Over the next two years, the company gave $1.5 million deutschmarks to Stiftung Erinnerung, Verantwortung und Zukunft (Foundation Remembrance, Responsibility and Future), a federal organization which distributed payments to Nazi-era forced laborers. And, until Bahlsen started talking at that so-called ‘Rockstar’ conference, that might’ve been that.

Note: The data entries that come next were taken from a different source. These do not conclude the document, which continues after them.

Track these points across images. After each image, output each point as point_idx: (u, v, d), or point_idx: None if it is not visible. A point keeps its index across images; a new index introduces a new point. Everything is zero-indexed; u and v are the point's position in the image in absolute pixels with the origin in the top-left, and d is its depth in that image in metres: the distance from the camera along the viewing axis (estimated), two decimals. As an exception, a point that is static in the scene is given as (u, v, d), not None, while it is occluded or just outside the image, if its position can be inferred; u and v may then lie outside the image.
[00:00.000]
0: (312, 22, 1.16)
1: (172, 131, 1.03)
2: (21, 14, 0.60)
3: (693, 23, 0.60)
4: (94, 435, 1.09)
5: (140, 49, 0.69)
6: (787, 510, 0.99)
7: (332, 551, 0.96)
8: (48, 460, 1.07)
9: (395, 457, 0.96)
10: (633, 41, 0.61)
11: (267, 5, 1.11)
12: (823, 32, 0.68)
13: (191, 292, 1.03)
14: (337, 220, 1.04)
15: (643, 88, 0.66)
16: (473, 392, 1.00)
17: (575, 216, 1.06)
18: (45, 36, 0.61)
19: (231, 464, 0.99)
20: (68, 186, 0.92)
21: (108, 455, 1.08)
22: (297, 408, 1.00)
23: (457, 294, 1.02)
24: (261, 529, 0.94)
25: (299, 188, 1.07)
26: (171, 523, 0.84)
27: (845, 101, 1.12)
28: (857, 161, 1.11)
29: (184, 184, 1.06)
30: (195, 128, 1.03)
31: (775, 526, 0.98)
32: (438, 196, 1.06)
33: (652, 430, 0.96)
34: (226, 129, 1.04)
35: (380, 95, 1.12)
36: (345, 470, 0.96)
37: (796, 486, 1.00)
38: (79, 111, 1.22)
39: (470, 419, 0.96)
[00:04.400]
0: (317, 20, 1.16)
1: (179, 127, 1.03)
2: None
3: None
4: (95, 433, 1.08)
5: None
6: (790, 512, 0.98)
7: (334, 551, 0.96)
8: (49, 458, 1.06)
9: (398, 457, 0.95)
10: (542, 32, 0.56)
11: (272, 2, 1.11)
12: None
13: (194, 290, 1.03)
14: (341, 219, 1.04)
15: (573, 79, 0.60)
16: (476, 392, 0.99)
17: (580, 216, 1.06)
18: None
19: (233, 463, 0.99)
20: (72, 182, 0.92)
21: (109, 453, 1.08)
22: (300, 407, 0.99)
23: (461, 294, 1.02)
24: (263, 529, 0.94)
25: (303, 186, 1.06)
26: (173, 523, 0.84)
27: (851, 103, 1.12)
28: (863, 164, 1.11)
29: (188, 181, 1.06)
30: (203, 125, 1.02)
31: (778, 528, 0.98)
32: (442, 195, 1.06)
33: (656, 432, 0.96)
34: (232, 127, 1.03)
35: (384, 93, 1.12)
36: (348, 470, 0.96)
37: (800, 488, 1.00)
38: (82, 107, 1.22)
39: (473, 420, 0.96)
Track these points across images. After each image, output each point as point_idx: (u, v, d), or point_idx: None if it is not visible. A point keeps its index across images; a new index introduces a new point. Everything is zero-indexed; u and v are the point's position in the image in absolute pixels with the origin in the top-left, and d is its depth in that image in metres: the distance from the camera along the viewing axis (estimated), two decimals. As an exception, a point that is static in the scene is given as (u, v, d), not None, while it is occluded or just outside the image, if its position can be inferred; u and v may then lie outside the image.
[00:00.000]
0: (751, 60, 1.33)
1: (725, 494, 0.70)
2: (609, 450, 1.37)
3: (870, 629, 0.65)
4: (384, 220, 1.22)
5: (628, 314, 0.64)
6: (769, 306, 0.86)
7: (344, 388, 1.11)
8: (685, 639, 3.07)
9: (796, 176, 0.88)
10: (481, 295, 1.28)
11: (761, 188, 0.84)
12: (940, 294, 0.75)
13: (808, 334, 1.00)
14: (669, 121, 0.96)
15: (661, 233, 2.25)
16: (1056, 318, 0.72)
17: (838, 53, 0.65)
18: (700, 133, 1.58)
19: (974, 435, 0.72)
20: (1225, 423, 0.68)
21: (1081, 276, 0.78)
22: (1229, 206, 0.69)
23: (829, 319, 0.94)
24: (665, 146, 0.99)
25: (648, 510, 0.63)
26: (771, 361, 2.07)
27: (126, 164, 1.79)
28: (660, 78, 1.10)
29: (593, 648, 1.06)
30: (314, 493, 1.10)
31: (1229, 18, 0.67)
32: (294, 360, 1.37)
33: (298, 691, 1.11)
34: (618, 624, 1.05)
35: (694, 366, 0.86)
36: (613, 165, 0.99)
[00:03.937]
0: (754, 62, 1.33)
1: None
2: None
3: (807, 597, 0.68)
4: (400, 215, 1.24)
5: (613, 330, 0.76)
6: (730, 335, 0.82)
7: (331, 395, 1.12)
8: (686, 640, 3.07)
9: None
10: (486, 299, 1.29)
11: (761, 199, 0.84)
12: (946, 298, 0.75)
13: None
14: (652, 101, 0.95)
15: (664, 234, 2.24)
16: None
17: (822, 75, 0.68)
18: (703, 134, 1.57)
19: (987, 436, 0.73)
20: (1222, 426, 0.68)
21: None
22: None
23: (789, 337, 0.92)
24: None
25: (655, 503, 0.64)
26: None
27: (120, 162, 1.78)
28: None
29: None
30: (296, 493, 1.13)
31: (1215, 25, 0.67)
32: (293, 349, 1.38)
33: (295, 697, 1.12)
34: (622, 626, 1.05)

Verena Bahlsen isn’t the first heir to get a recent reminder of her relatives’ appalling pasts. A few months ago, some of the younger members of Germany’s Reimann family asked a University of Munich historian to investigate its family tree, even the shittiest parts of it. They already knew that Albert Reimann and his son, Albert Reimann, Jr. were literal Nazis who supported Adolf Hitler and made financial contributions to the Schutzstaffel, but the historian had to tell them that their late relatives had forced as many as 175 Russian citizens and French prisoners of war to work for their company in Nazi-era Germany.

After the shock wore off, the younger Reimanns pledged to donate €10 million ($11.3 million) to an as-yet-unnamed charity, as a form of penance. Reimanns’ JAG Holding company owns Pret-A-Manger, Krispy Kreme Doughnuts, Panera Bread, Peet’s Coffee, Caribou Coffee, Einstein Bros. Bagels, Keurig, and Insomnia Cookies, among others.

On Wednesday, the Balsen family announced that they had retained Dr. Manfred Grieger, a historian who famously chronicled Volkswagen’s own Nazi connections, to put together a team of experts to “compose a scientifically founded company history,” including its use of forced labor.

Yeah, that yacht’s probably gonna have to wait.